> _THE PROBLEM_: Please reproduce the entries below word for word, leaving out the pictures.

> _SUPPLIED DATA_:
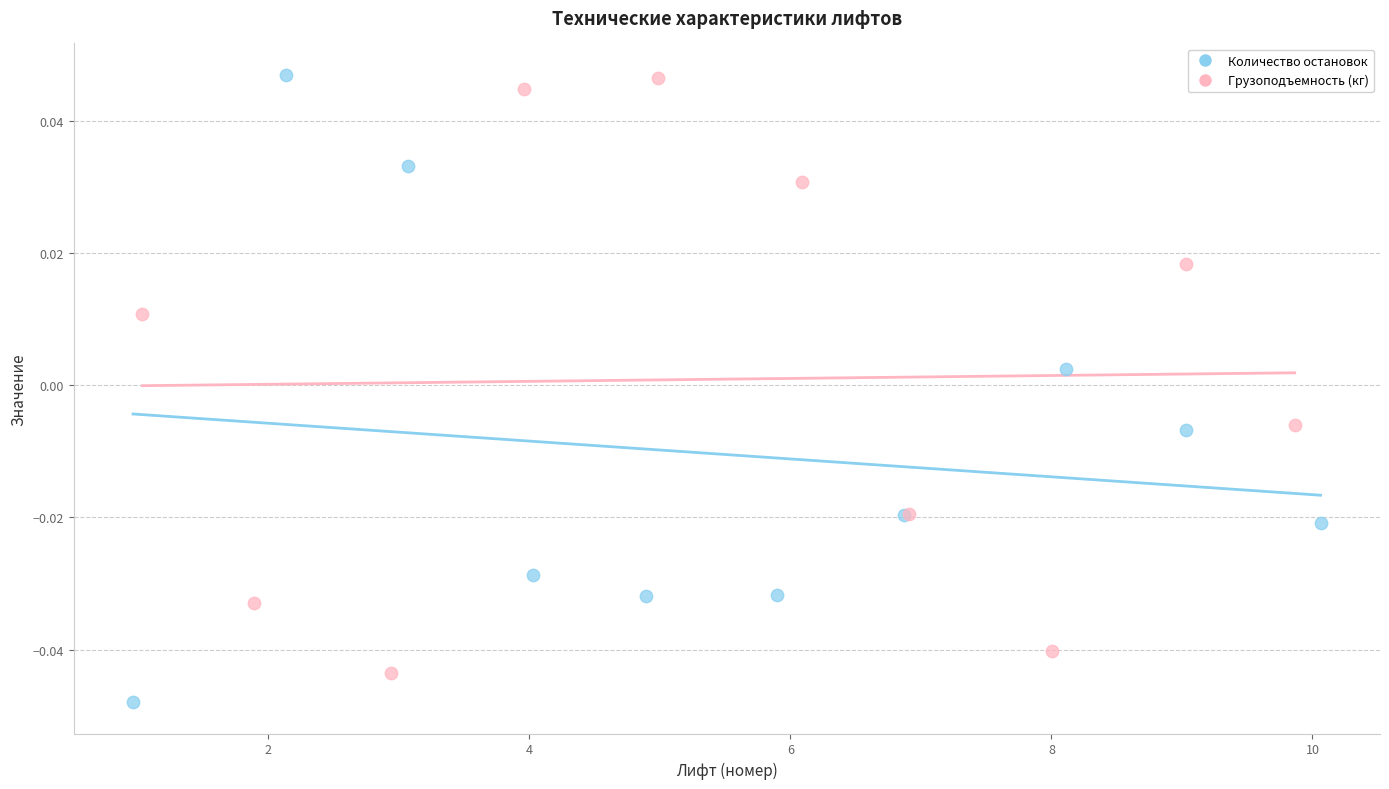

Which series reaches the minimum Y coordinate?

Количество остановок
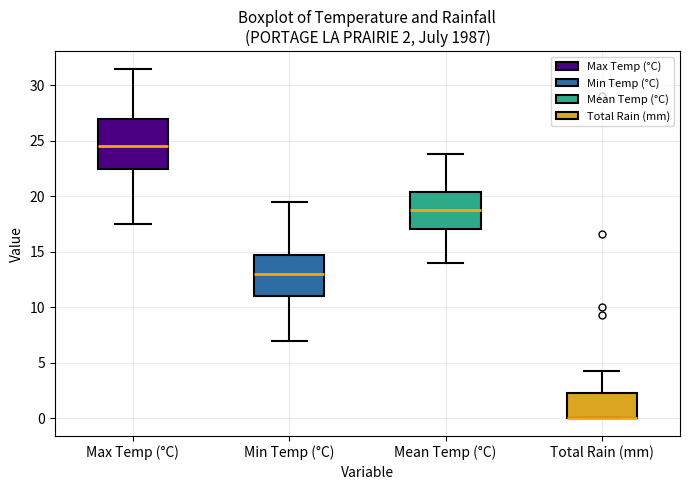

Comparing the boxes themselves (not the whiskers), which one is the tallest?

Max Temp (°C)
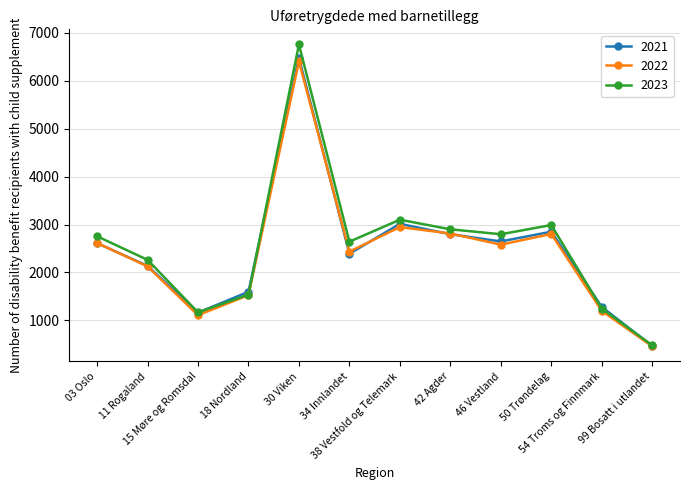

Which series has the widest spread of values?

2023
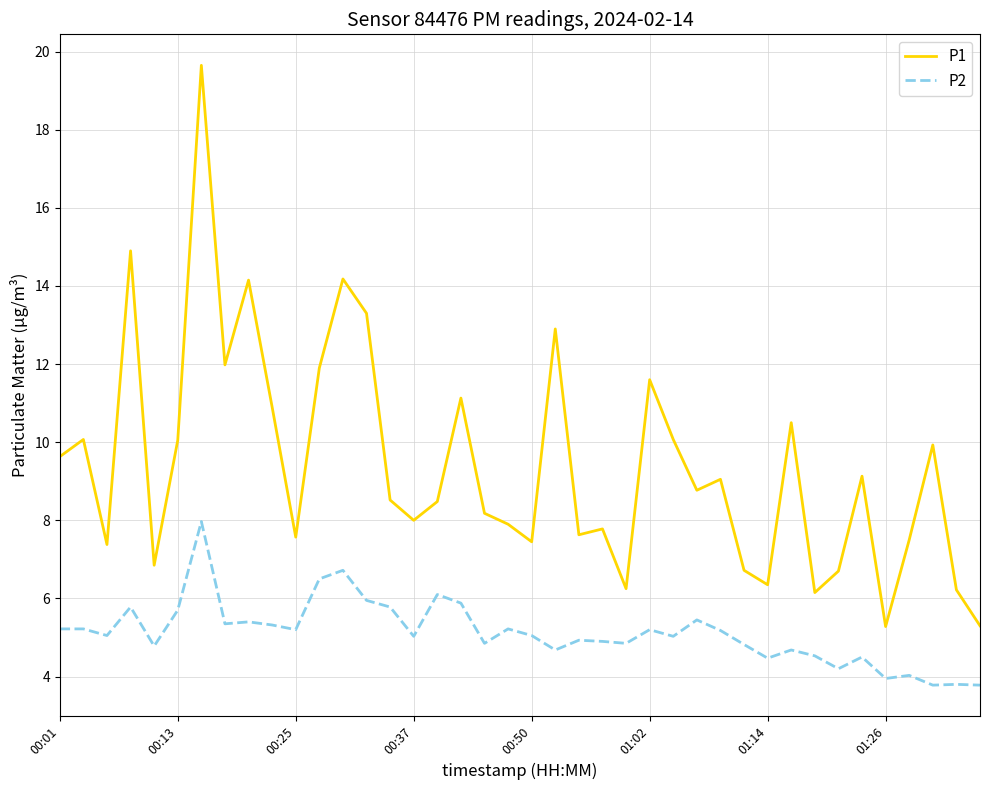

How many interior local peaks does the P1 series have?

13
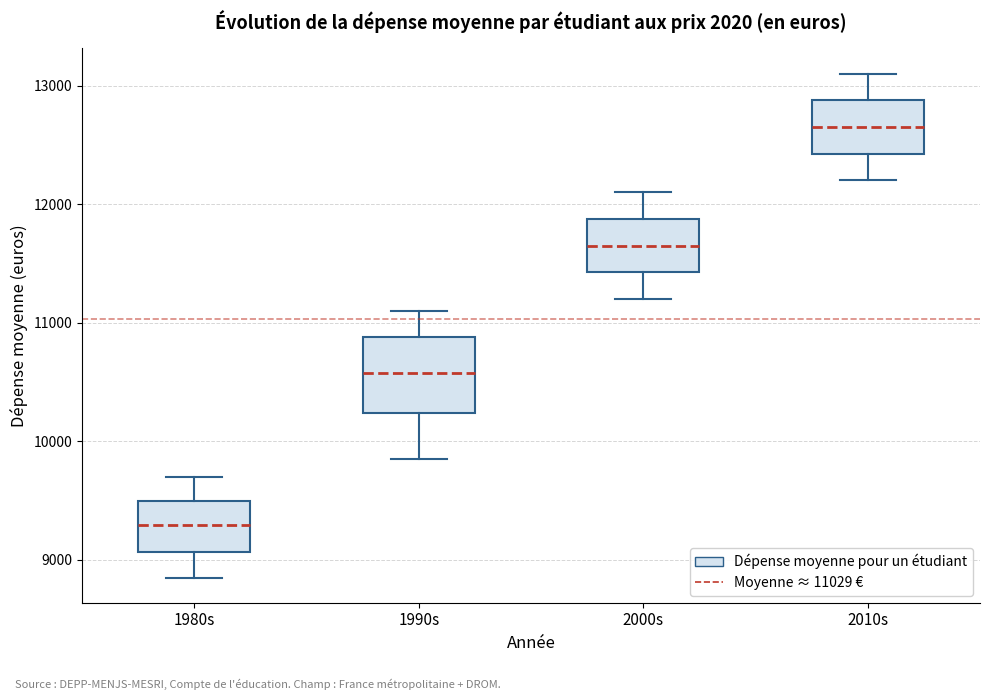

Which box's median line is the lowest?

1980s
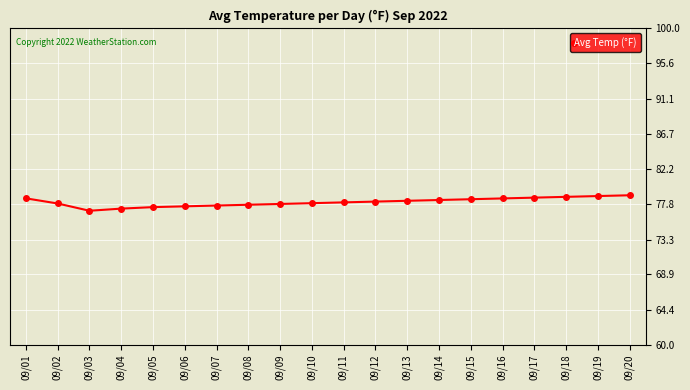

What is the maximum value shown in the chart?

78.9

> _YOUR SOLUTION_:
Which series reaches the minimum Y coordinate?

Количество остановок

Comparing the boxes themselves (not the whiskers), which one is the tallest?

Max Temp (°C)

Which series has the widest spread of values?

2023

How many interior local peaks does the P1 series have?

13

Which box's median line is the lowest?

1980s

What is the maximum value shown in the chart?

78.9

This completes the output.